━━━ Records provided
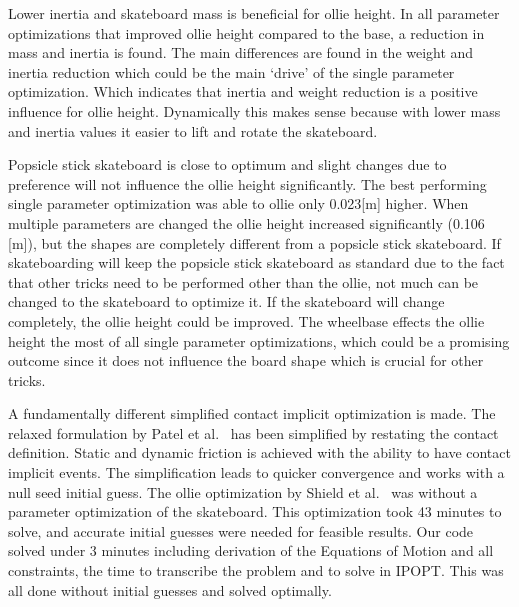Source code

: \documentclass[default,iicol]{sn-jnl}
\begin{document}
Lower inertia and skateboard mass is beneficial for ollie height. In all parameter optimizations that improved ollie height compared to the base, a reduction in mass and inertia is found. The main differences are found in the weight and inertia reduction which could be the main `drive' of the single parameter optimization. Which indicates that inertia and weight reduction is a positive influence for ollie height. Dynamically this makes sense because with lower mass and inertia values it easier to lift and rotate the skateboard.

Popsicle stick skateboard is close to optimum and slight changes due to preference will not influence the ollie height significantly. The best performing single parameter optimization was able to ollie only 0.023[m] higher. When multiple parameters are changed the ollie height increased significantly (0.106 [m]), but the shapes are completely different from a popsicle stick skateboard. If skateboarding will keep the popsicle stick skateboard as standard due to the fact that other tricks need to be performed other than the ollie, not much can be changed to the skateboard to optimize it. If the skateboard will change completely, the ollie height could be improved. The wheelbase effects the ollie height the most of all single parameter optimizations, which could be a promising outcome since it does not influence the board shape which is crucial for other tricks.

A fundamentally different simplified contact implicit optimization is made. The relaxed formulation by Patel et al.~\cite{patel_contact-implicit_2019} has been simplified by restating the contact definition. Static and dynamic friction is achieved with the ability to have contact implicit events. The simplification leads to quicker convergence and works with a null seed initial guess. The ollie optimization by Shield et al.~\cite{shield_contact-implicit_2022} was without a parameter optimization of the skateboard. This optimization took 43 minutes to solve, and accurate initial guesses were needed for feasible results. Our code solved under 3 minutes including derivation of the Equations of Motion and all constraints, the time to transcribe the problem and to solve in IPOPT. This was all done without initial guesses and solved optimally.
\end{document}

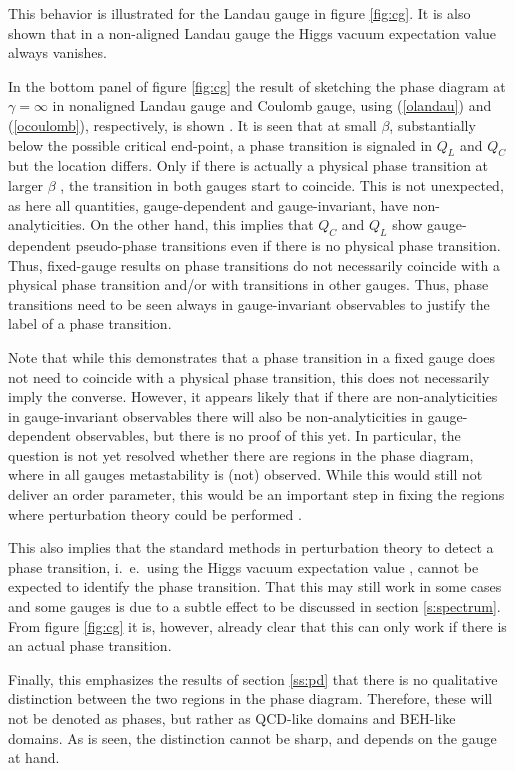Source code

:\documentclass[final,12pt,3p,longtitle]{elsarticle}
\newcommand*{\pref}[1]{(\ref{#1})}
\newcommand*{\1}{1\!\!\!\bot}
\begin{document}
This behavior is illustrated for the Landau gauge in figure \ref{fig:cg}. It is also shown that in a non-aligned Landau gauge the Higgs vacuum expectation value always vanishes.

In the bottom panel of figure \ref{fig:cg} the result of sketching the phase diagram at $\gamma=\infty$ in nonaligned Landau gauge and Coulomb gauge, using \pref{olandau} and \pref{ocoulomb}, respectively, is shown \cite{Caudy:2007sf}. It is seen that at small $\beta$, substantially below the possible critical end-point, a phase transition is signaled in $Q_L$ and $Q_C$ but the location differs. Only if there is actually a physical phase transition at larger $\beta$ \cite{Bonati:2009pf,Bonati:2009yi}, the transition in both gauges start to coincide. This is not unexpected, as here all quantities, gauge-dependent and gauge-invariant, have non-analyticities. On the other hand, this implies that $Q_C$ and $Q_L$ show gauge-dependent pseudo-phase transitions even if there is no physical phase transition. Thus, fixed-gauge results on phase transitions do not necessarily coincide with a physical phase transition and/or with transitions in other gauges. Thus, phase transitions need to be seen always in gauge-invariant observables to justify the label of a phase transition.

Note that while this demonstrates that a phase transition in a fixed gauge does not need to coincide with a physical phase transition, this does not necessarily imply the converse. However, it appears likely that if there are non-analyticities in gauge-invariant observables there will also be non-analyticities in gauge-dependent observables, but there is no proof of this yet. In particular, the question is not yet resolved whether there are regions in the phase diagram, where in all gauges metastability is (not) observed. While this would still not deliver an order parameter, this would be an important step in fixing the regions where perturbation theory could be performed \cite{Lee:1974zg}.

This also implies that the standard methods in perturbation theory to detect a phase transition, i.\ e.\ using the Higgs vacuum expectation value \cite{Kapusta:2006pm}, cannot be expected to identify the phase transition. That this may still work in some cases and some gauges is due to a subtle effect to be discussed in section \ref{s:spectrum}. From figure \ref{fig:cg} it is, however, already clear that this can only work if there is an actual phase transition.

Finally, this emphasizes the results of section \ref{ss:pd} that there is no qualitative distinction between the two regions in the phase diagram. Therefore, these will not be denoted as phases, but rather as QCD-like domains and BEH-like domains. As is seen, the distinction cannot be sharp, and depends on the gauge at hand.
\end{document}

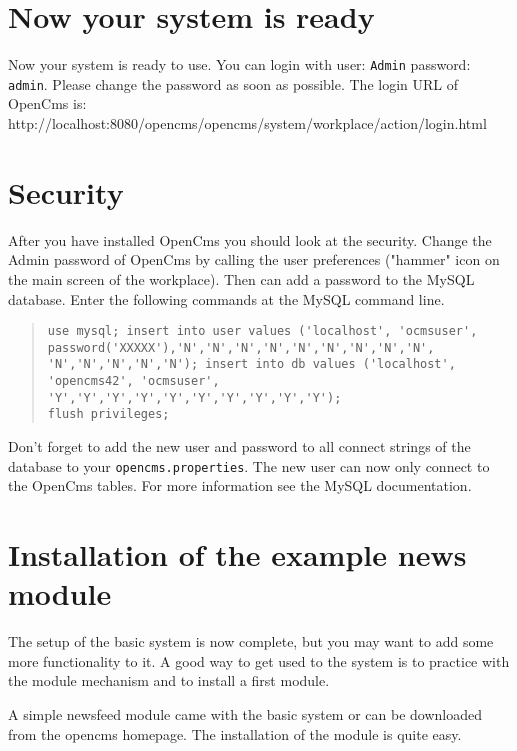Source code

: \section{Now your system is ready}
Now your system is ready to use. You can login with user:
\texttt{Admin} password: \texttt{admin}. Please change the
password as soon as possible. The login URL of OpenCms is:\\
{http://localhost:8080/opencms/opencms/system/workplace/action/login.html}

\section{Security}
After you have installed OpenCms you should look at the security.
Change the Admin password of OpenCms by calling the user
preferences ("hammer" icon on the main screen of the workplace).
Then can add a password to the MySQL database. Enter the following
commands
at the MySQL command line.\\

\begin{quote}
\begin{verbatim}
use mysql; insert into user values ('localhost', 'ocmsuser',
password('XXXXX'),'N','N','N','N','N','N','N','N','N',
'N','N','N','N','N'); insert into db values ('localhost',
'opencms42', 'ocmsuser', 'Y','Y','Y','Y','Y','Y','Y','Y','Y','Y');
flush privileges;
\end{verbatim}
\end{quote}

Don't forget to add the new user and password to all connect
strings of the database to your \texttt{opencms.properties}. The
new user can now only connect to the OpenCms tables. For more
information see the MySQL documentation.

\section{Installation of the example news module}

The setup of the basic system is now complete, but you may want to
add some more functionality to it. A good way to get used to the
system is to practice with the module mechanism and to install a
first module.

A simple newsfeed module came with the basic system or can be
downloaded from the opencms homepage. The installation of the
module is quite easy.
━━━━━━
* _Required action_: Retype all of the material above precisely as it reads. Pictures are not part of the copy.

* _Expected answer_:
Source code

: \documentclass[default,iicol]{sn-jnl}
\begin{document}
Lower inertia and skateboard mass is beneficial for ollie height. In all parameter optimizations that improved ollie height compared to the base, a reduction in mass and inertia is found. The main differences are found in the weight and inertia reduction which could be the main `drive' of the single parameter optimization. Which indicates that inertia and weight reduction is a positive influence for ollie height. Dynamically this makes sense because with lower mass and inertia values it easier to lift and rotate the skateboard.

Popsicle stick skateboard is close to optimum and slight changes due to preference will not influence the ollie height significantly. The best performing single parameter optimization was able to ollie only 0.023[m] higher. When multiple parameters are changed the ollie height increased significantly (0.106 [m]), but the shapes are completely different from a popsicle stick skateboard. If skateboarding will keep the popsicle stick skateboard as standard due to the fact that other tricks need to be performed other than the ollie, not much can be changed to the skateboard to optimize it. If the skateboard will change completely, the ollie height could be improved. The wheelbase effects the ollie height the most of all single parameter optimizations, which could be a promising outcome since it does not influence the board shape which is crucial for other tricks.

A fundamentally different simplified contact implicit optimization is made. The relaxed formulation by Patel et al.~\cite{patel_contact-implicit_2019} has been simplified by restating the contact definition. Static and dynamic friction is achieved with the ability to have contact implicit events. The simplification leads to quicker convergence and works with a null seed initial guess. The ollie optimization by Shield et al.~\cite{shield_contact-implicit_2022} was without a parameter optimization of the skateboard. This optimization took 43 minutes to solve, and accurate initial guesses were needed for feasible results. Our code solved under 3 minutes including derivation of the Equations of Motion and all constraints, the time to transcribe the problem and to solve in IPOPT. This was all done without initial guesses and solved optimally.
\end{document}

Source code

:\documentclass[final,12pt,3p,longtitle]{elsarticle}
\newcommand*{\pref}[1]{(\ref{#1})}
\newcommand*{\1}{1\!\!\!\bot}
\begin{document}
This behavior is illustrated for the Landau gauge in figure \ref{fig:cg}. It is also shown that in a non-aligned Landau gauge the Higgs vacuum expectation value always vanishes.

In the bottom panel of figure \ref{fig:cg} the result of sketching the phase diagram at $\gamma=\infty$ in nonaligned Landau gauge and Coulomb gauge, using \pref{olandau} and \pref{ocoulomb}, respectively, is shown \cite{Caudy:2007sf}. It is seen that at small $\beta$, substantially below the possible critical end-point, a phase transition is signaled in $Q_L$ and $Q_C$ but the location differs. Only if there is actually a physical phase transition at larger $\beta$ \cite{Bonati:2009pf,Bonati:2009yi}, the transition in both gauges start to coincide. This is not unexpected, as here all quantities, gauge-dependent and gauge-invariant, have non-analyticities. On the other hand, this implies that $Q_C$ and $Q_L$ show gauge-dependent pseudo-phase transitions even if there is no physical phase transition. Thus, fixed-gauge results on phase transitions do not necessarily coincide with a physical phase transition and/or with transitions in other gauges. Thus, phase transitions need to be seen always in gauge-invariant observables to justify the label of a phase transition.

Note that while this demonstrates that a phase transition in a fixed gauge does not need to coincide with a physical phase transition, this does not necessarily imply the converse. However, it appears likely that if there are non-analyticities in gauge-invariant observables there will also be non-analyticities in gauge-dependent observables, but there is no proof of this yet. In particular, the question is not yet resolved whether there are regions in the phase diagram, where in all gauges metastability is (not) observed. While this would still not deliver an order parameter, this would be an important step in fixing the regions where perturbation theory could be performed \cite{Lee:1974zg}.

This also implies that the standard methods in perturbation theory to detect a phase transition, i.\ e.\ using the Higgs vacuum expectation value \cite{Kapusta:2006pm}, cannot be expected to identify the phase transition. That this may still work in some cases and some gauges is due to a subtle effect to be discussed in section \ref{s:spectrum}. From figure \ref{fig:cg} it is, however, already clear that this can only work if there is an actual phase transition.

Finally, this emphasizes the results of section \ref{ss:pd} that there is no qualitative distinction between the two regions in the phase diagram. Therefore, these will not be denoted as phases, but rather as QCD-like domains and BEH-like domains. As is seen, the distinction cannot be sharp, and depends on the gauge at hand.
\end{document}

Source code

: \section{Now your system is ready}
Now your system is ready to use. You can login with user:
\texttt{Admin} password: \texttt{admin}. Please change the
password as soon as possible. The login URL of OpenCms is:\\
{http://localhost:8080/opencms/opencms/system/workplace/action/login.html}

\section{Security}
After you have installed OpenCms you should look at the security.
Change the Admin password of OpenCms by calling the user
preferences ("hammer" icon on the main screen of the workplace).
Then can add a password to the MySQL database. Enter the following
commands
at the MySQL command line.\\

\begin{quote}
\begin{verbatim}
use mysql; insert into user values ('localhost', 'ocmsuser',
password('XXXXX'),'N','N','N','N','N','N','N','N','N',
'N','N','N','N','N'); insert into db values ('localhost',
'opencms42', 'ocmsuser', 'Y','Y','Y','Y','Y','Y','Y','Y','Y','Y');
flush privileges;
\end{verbatim}
\end{quote}

Don't forget to add the new user and password to all connect
strings of the database to your \texttt{opencms.properties}. The
new user can now only connect to the OpenCms tables. For more
information see the MySQL documentation.

\section{Installation of the example news module}

The setup of the basic system is now complete, but you may want to
add some more functionality to it. A good way to get used to the
system is to practice with the module mechanism and to install a
first module.

A simple newsfeed module came with the basic system or can be
downloaded from the opencms homepage. The installation of the
module is quite easy.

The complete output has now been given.